# Hydrogeodesy: Monitoring surface waters from space
### Exercise 4: From river level to discharge

Daniel Scherer, DGFI-TUM  
Wintersemester 2022/23

**Contents**
1. Simple Rating Curve
2. Jones Rating Curve considering hysteresis effect

**Study Area: Mississippi River at Natchez (Mississippi, USA)**  

Discharge Variation:   5000 - 60000 m³/s
Water Level Variation: 5 - 25 m

Following data is used in this exercise:  
- In-Situ discharge and water level data recorded at the Natchez Gauge [USGS]
- Combined satellite altimetry data from Envisat, Jason-2/3, and Sentinel-3A/B [www.dahiti.dgfi.tum.de]

#### Preprocessing
Load the required packages and data:

In [None]:
import pandas as pd
import matplotlib.pyplot as plt
import numpy as np
from scipy import optimize

In [None]:
# these are all pandas series
dahiti_waterlevel = pd.read_pickle('Data/DAHITI_waterlevel.pkl')
insitu_waterlevel = pd.read_pickle('Data/insitu_waterlevel.pkl')
insitu_discharge = pd.read_pickle('Data/insitu_discharge.pkl')

Adjust the water levels time series to a common reference (they are from different sources and reference different vertical datums):

In [None]:
offset = (insitu_waterlevel - dahiti_waterlevel).mean()
dahiti_waterlevel += offset

It is easier to work with the data when we gather all the series in one dataframe:

In [None]:
df = pd.DataFrame({
    'insitu_waterlevel':insitu_waterlevel,
    'insitu_discharge':insitu_discharge,
})
df

We can simply find synchron measurements:

In [None]:
df.dropna()

... and plot the data:

In [None]:
df.plot.scatter('insitu_waterlevel','insitu_discharge',label='In-Situ Observations')
plt.xlabel("Water Level [m]")
plt.ylabel("Discharge [m3/s]")
plt.legend()
plt.show()

**What physical processes might occur at the gauging station judging from the plot above?**  
(see lecture script (20.12.2022, p.20f))

#### 1. Simple Rating Curve

A rating curve models the ratio between water level and discharge.  
It can be used to extend discharge time series over a period where only water level data are available.

In this first step, we fit a simple polznomal function to the data.

Fit a function to the data (Which degree would be suitable?): 

In [None]:
degree = ... # choose a degree
# np.polyfit fits a polynom to the data using least-squares and returns the coefficients
coefficients = np.polyfit(
    x = df.dropna().insitu_waterlevel,
    y = df.dropna().insitu_discharge,
    deg = degree)
# np.poly1d takes the coefficients and returns the fitted function
fitted_function = np.poly1d(coefficients)

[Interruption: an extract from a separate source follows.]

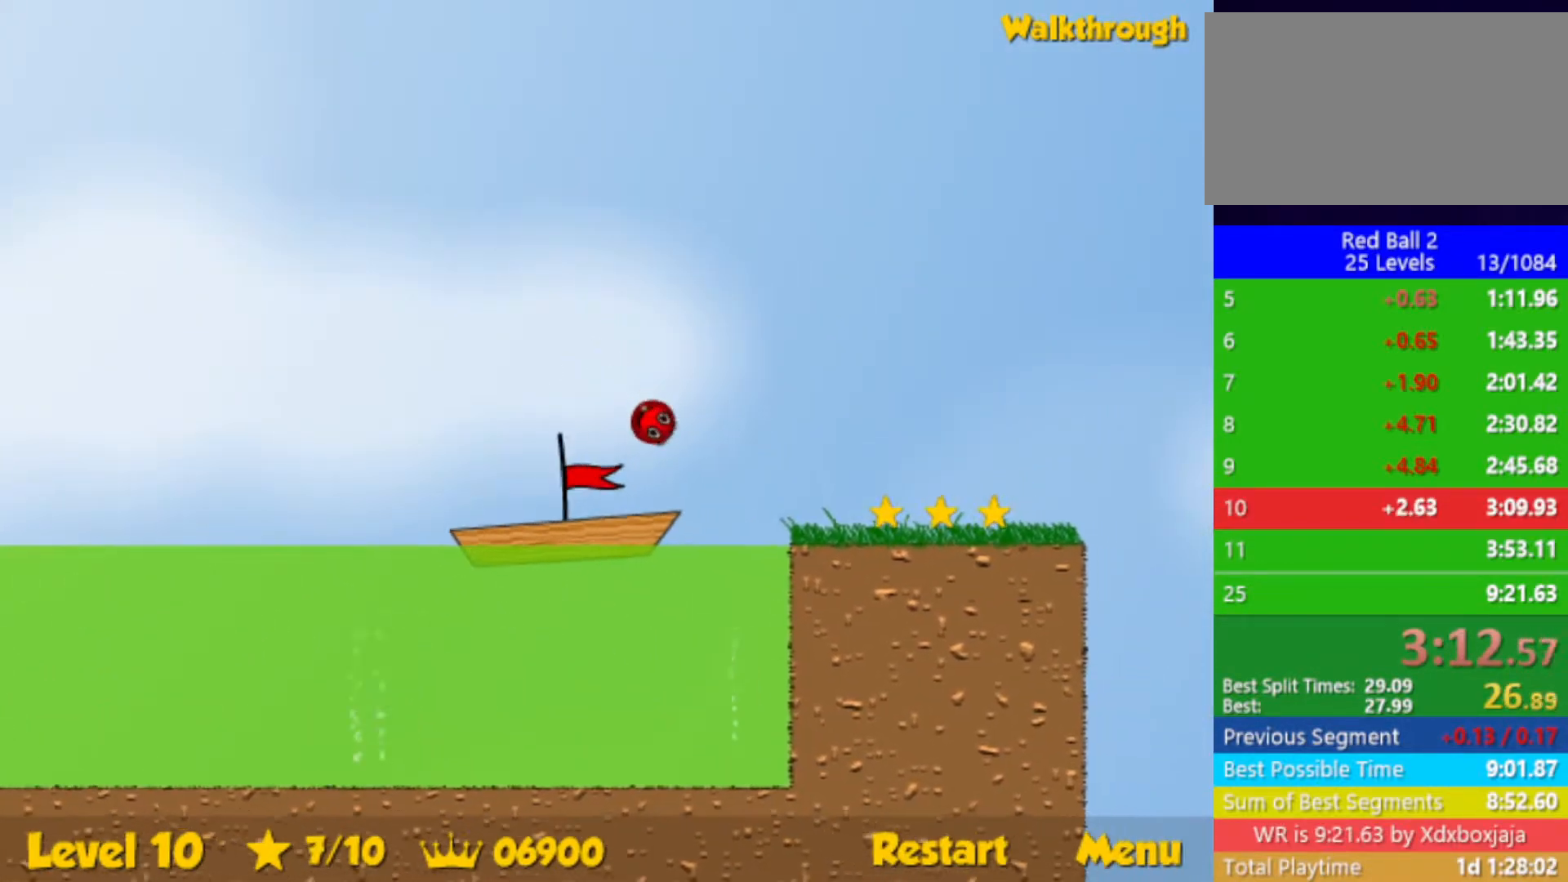
{"keys": ["left", "up"], "events": [[100, "left", "down"], [100, "right", "up"]]}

ax = df.plot.scatter('insitu_waterlevel','insitu_discharge',label='In-Situ Observations')
# We create some x values between the min and max waterlevel...
x = np.linspace(df.insitu_waterlevel.min(),df.insitu_waterlevel.max(),20)
# ...and plot them with the y data from the fitted function:
ax.plot(x,fitted_function(x),color='red',label='Raiting Curve')

plt.xlabel("Water Level [m]")
plt.ylabel("Discharge [m3/s]")
plt.legend()
plt.show()

Now calculate a discharge time series and its residuals using the fitted function:

In [None]:
# We apply the fitted function to each waterlevel observation in our pandas series.
# In this way, we get a new discharge series returned with the same indices as the waterlevel series.
rated_insitu = insitu_waterlevel.apply(lambda x: fitted_function(x))
rated_dahiti = dahiti_waterlevel.apply(lambda x: fitted_function(x))

In [None]:
ax = insitu_discharge.plot(label="In-Situ")
rated_insitu.plot(ax=ax, label="In-Situ (Rated)")
rated_dahiti.plot(ax=ax, label="DAHITI (Rated)")
plt.ylabel("Discharge [m3/s]")
plt.title("Discharge Time Series")
plt.grid()
plt.legend()
plt.show()

residuals_dahiti = rated_dahiti - insitu_discharge
residuals_insitu = rated_insitu - insitu_discharge

# Bar plots for time series are a bit messy in Pandas, so we use a line plot for simplicity:
ax = residuals_insitu.dropna().plot(label="In-Situ (Rated)")
residuals_dahiti.dropna().plot(ax=ax, label="DAHITI (Rated)")
plt.title("Discharge Residuals")
plt.ylabel("Discharge [m3/s]")
plt.grid()
plt.legend()
plt.show()

- **When do the largest errors occur?**
- **What could be a possible explanation?**

Additioanlly, calculate the RMSE and NRMSE (normed by the 95th and 5th percentile) for the rated data:

$$ RMSE = \sqrt{\frac{\sum{residuals}^2}{n}}$$

In [None]:
# You can use the numpy sqrt, series.pow(2), and series.mean() functions
rmse_dahiti = ...
rmse_insitu = ...
norm = insitu_discharge.quantile(0.95) - insitu_discharge.quantile(0.05)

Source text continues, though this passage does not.